His diet in his later years was not one that would have appealed to Gran. She was vehemently against margarine.

“I’m not eating anything made in a factory,” she’d say. “You don’t know what they put in it.”

It was a fear shared by many of her era. Had I heeded such warnings, I would have avoided my battle with processed food, in the form of soya, the bean whose industrially produced extracts are marketed as a low-fat and exceptionally healthy source of protein.

Today, soya is everywhere. About two-thirds of all processed food in the U.S. contains some form of it. That percentage will not be much different here – you’d be amazed at how often you eat ‘hidden’ soya.

When my partner, Dawn, and I decided to become vegan during the Eighties, it was still rare in Britain. This lifestyle shift came about shortly after we’d left Newcastle Polytechnic and moved to live self-sufficiently in a rented cottage in northern Scotland.

When one of our chickens became ill, we found it terribly difficult to put it out of its misery and began to doubt whether killing – or eating – animals was for us.

We didn’t see why someone else should have to do our dirty work for us, so in January 1984 we ate our last bacon sandwiches and embarked on our dramatic lifestyle change.

At about this time, governments in the U.S. and Europe were recommending that people cut down on eating animal fats, cholesterol and red meat in favor of more starchy foods, fruit and vegetables and wholegrains.

This new healthy eating advice had much in common with the vegetarian diet. We felt we were following a golden path, especially when we discovered the apparent wonders of soya.

Only later did we discover that research by the Weston A. Price Foundation had suggested that processed soya foods are rich in chemicals called trypsin inhibitors, which disrupt protein digestion.
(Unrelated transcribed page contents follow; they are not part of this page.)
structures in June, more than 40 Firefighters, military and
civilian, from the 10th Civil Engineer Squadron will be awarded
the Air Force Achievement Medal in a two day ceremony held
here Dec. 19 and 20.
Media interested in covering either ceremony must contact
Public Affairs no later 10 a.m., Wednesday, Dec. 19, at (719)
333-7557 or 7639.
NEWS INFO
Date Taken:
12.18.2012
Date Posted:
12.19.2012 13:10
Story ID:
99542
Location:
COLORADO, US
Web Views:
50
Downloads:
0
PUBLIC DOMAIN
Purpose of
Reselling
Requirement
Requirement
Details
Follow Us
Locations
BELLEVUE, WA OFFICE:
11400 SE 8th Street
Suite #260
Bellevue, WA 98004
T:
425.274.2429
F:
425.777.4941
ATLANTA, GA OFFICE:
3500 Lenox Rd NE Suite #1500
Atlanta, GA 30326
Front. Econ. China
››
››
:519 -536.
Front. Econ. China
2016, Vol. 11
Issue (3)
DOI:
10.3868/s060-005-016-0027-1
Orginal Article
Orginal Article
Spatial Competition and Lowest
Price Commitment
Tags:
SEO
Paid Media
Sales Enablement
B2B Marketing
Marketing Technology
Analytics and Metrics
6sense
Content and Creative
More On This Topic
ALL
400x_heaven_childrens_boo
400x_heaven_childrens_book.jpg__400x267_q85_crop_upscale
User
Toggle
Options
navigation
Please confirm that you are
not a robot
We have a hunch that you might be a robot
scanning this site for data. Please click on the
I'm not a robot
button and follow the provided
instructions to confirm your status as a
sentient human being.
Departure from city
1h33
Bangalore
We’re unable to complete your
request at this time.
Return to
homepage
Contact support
I believe it was these that created all my problems with IBS.

Soya has also been associated with hypothyroidism, or an under-active thyroid, a condition whose symptoms include unexplained weight gain, lack of energy and depression – all problems that Dawn began to experience. These problems were exacerbated by other health problems caused by our diet.

As voracious consumers of nuts, pulses and wholegrains, our diet was very high in copper and, because of the lack of animal protein, low in zinc. Some researchers have linked this imbalance to constant feelings of fatigue, something with which Dawn and I were all too familiar.

For years, we gave the NHS every chance to find out what was wrong with us and get us well. But doctors didn’t and couldn’t – perhaps because they wouldn’t even consider that our apparently healthy diet might be the problem.

Finally, in desperation, Dawn suggested we should try eating meat again. At the same time, we cut out all vegetable oils, except olive oil, and ate lots of lard, beef dripping, butter, cream and full-fat milk.

We have also cut out starchy carbohydrates such as bread, which contains a component of starch that causes blood sugar levels to peak and trough, leading to a cycle of hunger and over-eating.

Admittedly, the absence of bread is one aspect of our new diet that might have caused Gran to ask if I had gone “soft in the head”. In her day, they needed lots of carbohydrates to fuel their physically demanding lives, but we are far more sedentary.

But I’m sure she would have approved of everything else about our new diet because her generation knew how to eat properly. That’s a skill we have forgotten, brain-washed as we are by government and medical propaganda.

It’s time we reminded ourselves of it, questioning the one-size-fits-all, “healthy” eating advice we’re spoon-fed and opting instead for wholesome, unprocessed, home-made food.”